- **Problem to work on**
Write out the text of the rows below again with every "Partilhar" replaced by "Compartilhar" and nothing else changed. Leave the pictures out.

- **Records for processing**
★ ★ ★ ★

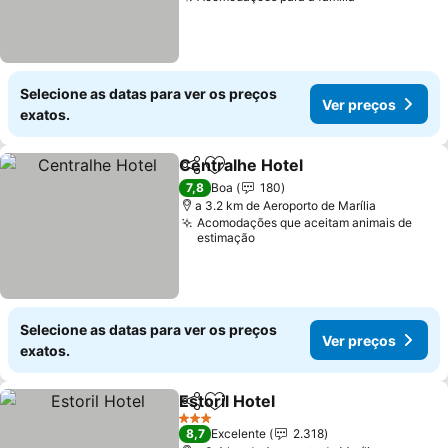
Selecione as datas para ver os preços
Ver preços
exatos.
Centralhe Hotel
Partilhar
Adicionar aos favoritos
7,8
Boa
180
a 3.2 km de Aeroporto de Marília
Acomodações que aceitam animais de
estimação
Selecione as datas para ver os preços
Ver preços
exatos.
Estoril Hotel
Partilhar
Adicionar aos favoritos
3 Estrelas
8,7
Excelente
2.318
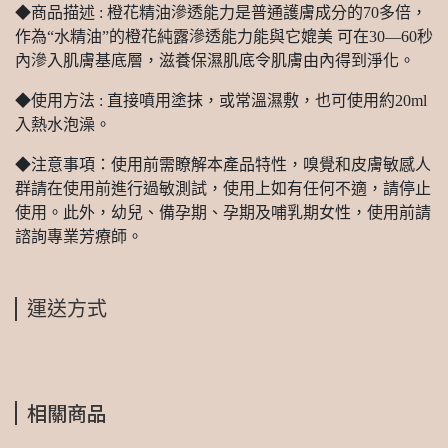
◆商品描述 : 橙花精油滲透能力是普通護膚成分的70多倍，
作為“水精油”的橙花純露滲透能力能與它媲美 可在30—60秒
內滲入肌膚基底層，滋養保濕肌底令肌膚由內得到淨化。
◆使用方法 : 直接噴用塗抹，或常溫濕敷，也可使用約20ml
入熱水泡澡。
◆注意事項：使用前需瞭解本產品特性，嗅覺和皮膚敏感人
群請在使用前進行過敏測試，使用上如有任何不適，請停止
使用。此外，幼兒、備孕期、孕期及哺乳期女性，使用前請
諮詢專業芳療師。
運送方式
相關商品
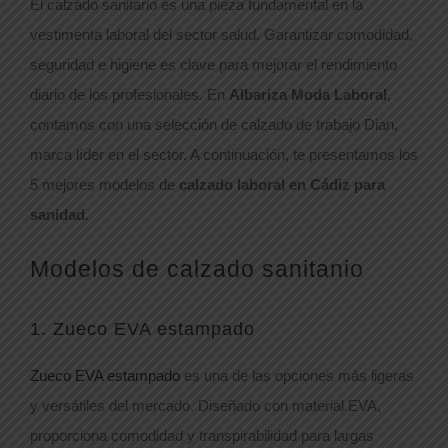
El calzado sanitario es una pieza fundamental en la
vestimenta laboral del sector salud. Garantizar comodidad,
seguridad e higiene es clave para mejorar el rendimiento
diario de los profesionales. En
Albariza Moda Laboral
,
contamos con una selección de calzado de trabajo Dian,
marca líder en el sector. A continuación, te presentamos los
5 mejores modelos de
calzado laboral en Cádiz para
sanidad
.
Modelos de calzado sanitanio
1. Zueco EVA estampado
Zueco EVA estampado
es una de las opciones más ligeras
y versátiles del mercado. Diseñado con material EVA,
proporciona comodidad y transpirabilidad para largas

★ ★ ★ ★

- **Exercise solution**
Selecione as datas para ver os preços
Ver preços
exatos.
Centralhe Hotel
Compartilhar
Adicionar aos favoritos
7,8
Boa
180
a 3.2 km de Aeroporto de Marília
Acomodações que aceitam animais de
estimação
Selecione as datas para ver os preços
Ver preços
exatos.
Estoril Hotel
Compartilhar
Adicionar aos favoritos
3 Estrelas
8,7
Excelente
2.318
◆商品描述 : 橙花精油滲透能力是普通護膚成分的70多倍，
作為“水精油”的橙花純露滲透能力能與它媲美 可在30—60秒
內滲入肌膚基底層，滋養保濕肌底令肌膚由內得到淨化。
◆使用方法 : 直接噴用塗抹，或常溫濕敷，也可使用約20ml
入熱水泡澡。
◆注意事項：使用前需瞭解本產品特性，嗅覺和皮膚敏感人
群請在使用前進行過敏測試，使用上如有任何不適，請停止
使用。此外，幼兒、備孕期、孕期及哺乳期女性，使用前請
諮詢專業芳療師。
運送方式
相關商品
El calzado sanitario es una pieza fundamental en la
vestimenta laboral del sector salud. Garantizar comodidad,
seguridad e higiene es clave para mejorar el rendimiento
diario de los profesionales. En
Albariza Moda Laboral
,
contamos con una selección de calzado de trabajo Dian,
marca líder en el sector. A continuación, te presentamos los
5 mejores modelos de
calzado laboral en Cádiz para
sanidad
.
Modelos de calzado sanitanio
1. Zueco EVA estampado
Zueco EVA estampado
es una de las opciones más ligeras
y versátiles del mercado. Diseñado con material EVA,
proporciona comodidad y transpirabilidad para largas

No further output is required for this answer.